I wouldn't lump the various cloud services in with things like webflow. With a cloud service you can do things the old fashioned (and still better) way by signing up with AWS (for example) and getting a nice Linux install, enabling you to fire up the command line tool . Most decent developers are at that point ready to go.
I tried webflow just for ducks. I honestly can't quite understand the point behind it. And even if in my brief peek at it I'm just being dense, who knows what kind of code they're writing behind the scenes?
I'm old enough to remember NetObjects Fusion (I think that was the name - it's not worth googling). That and FrontPage wrote such horrific code that they became the butt of jokes in developer communities. Webflow has to be writing code somewhere, too. I wonder what that looks like. GPT-3 and other AI technologies look interesting, but none of these are yet within reach of the average maker wannabe.
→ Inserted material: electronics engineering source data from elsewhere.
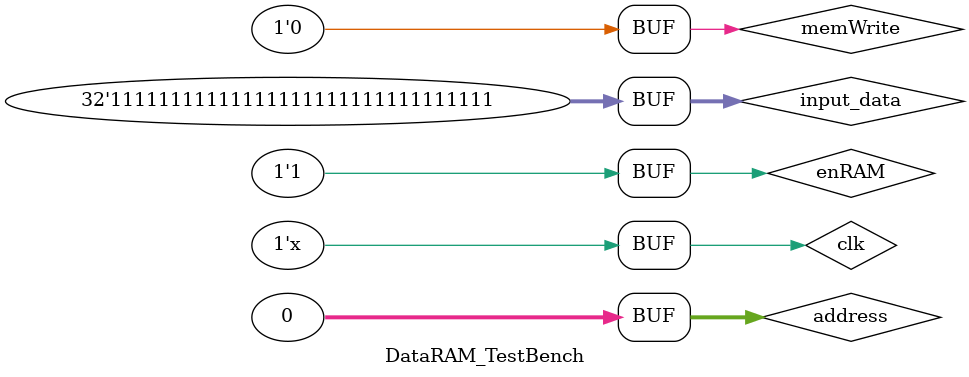
<source format=v>
`timescale 1ns / 1ps


module DataRAM_TestBench;

	// Inputs
	reg clk;
	reg enRAM;
	reg memWrite;
	reg [31:0] input_data;
	reg [31:0] address;

	// Outputs
	wire [31:0] memData;

	// Instantiate the Unit Under Test (UUT)
	DataRAM uut (
		.clk(clk), 
		.enRAM(enRAM), 
		.memWrite(memWrite), 
		.input_data(input_data), 
		.address(address), 
		.memData(memData)
	);

	initial begin
		// Initialize Inputs
		clk = 0;
		enRAM = 0;
		memWrite = 0;
		input_data = 0;
		address = 0;

		// Wait 10 ns for global reset to finish
		#10;
        
		// Add stimulus here
		// enable RAM
		enRAM = 1;
		#10;
		// write something to consecutive addresses, starting at address 0
		memWrite = 1;
		input_data = 32'h0000;
		#10;
		input_data = 32'h0001;
		address = 32'h0001;
		#10;
		input_data = 32'h0002;
		address = 32'h0002;
		#10;
		input_data = 32'h0003;
		address = 32'h0003;
		#10;
		input_data = 32'h0004;
		address = 32'h0004;
		#10;
		input_data = 32'h0005;
		address = 32'h0005;
		#10;
		// Try a higher address
		input_data = 32'hffffffff;
		address = 32'h00ff;
		#10;
		// read from consecutive addresses, starting at highest address, then working back down 
		memWrite = 0;
		address = 32'h00ff;
		#10;
		address = 32'h0005;
		#10;
		address = 32'h0004;
		#10;
		address = 32'h0003;
		#10;
		address = 32'h0002;
		#10;
		address = 32'h0001;
		#10;
		address = 32'h0000;
		#10;
	end
   
	always #1 clk = ~clk;
endmodule


</source>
Also, let's not mistake tooling for drag and drop. In other words, for example, if I use a scaffolding tool to set up a react or angular or backbone environment, I'm really just taking advantage of somebody's nice script writing skills to save myself hours in mundane development efforts. There are so many excellent tools out there that there are no development shops on earth that don't use them.
At the very end of the day, is there really such a thing as a "maker" in the development world? Don't most of us actually *want* to code? Part of the reason I couldn't really give webflow a good evaluation was because I found it boring.
Coding is fun. Drag and drop is not.
And if the idea is to get apps and websites into the hands of non-developers, that is probably not a great idea, either. How many news web sites are now unreadable because of the way their advertising and those awful paid sponsor links are set up? I have to turn javascript off to read almost any news site these days (they seem to work better on phones, though).
Security is also an issue. Do we want non-developers cranking out apps and web sites with no mindset towards security? Do any of these people know anything about setting up secure forms? Do the drag and drop products they use know anything about it?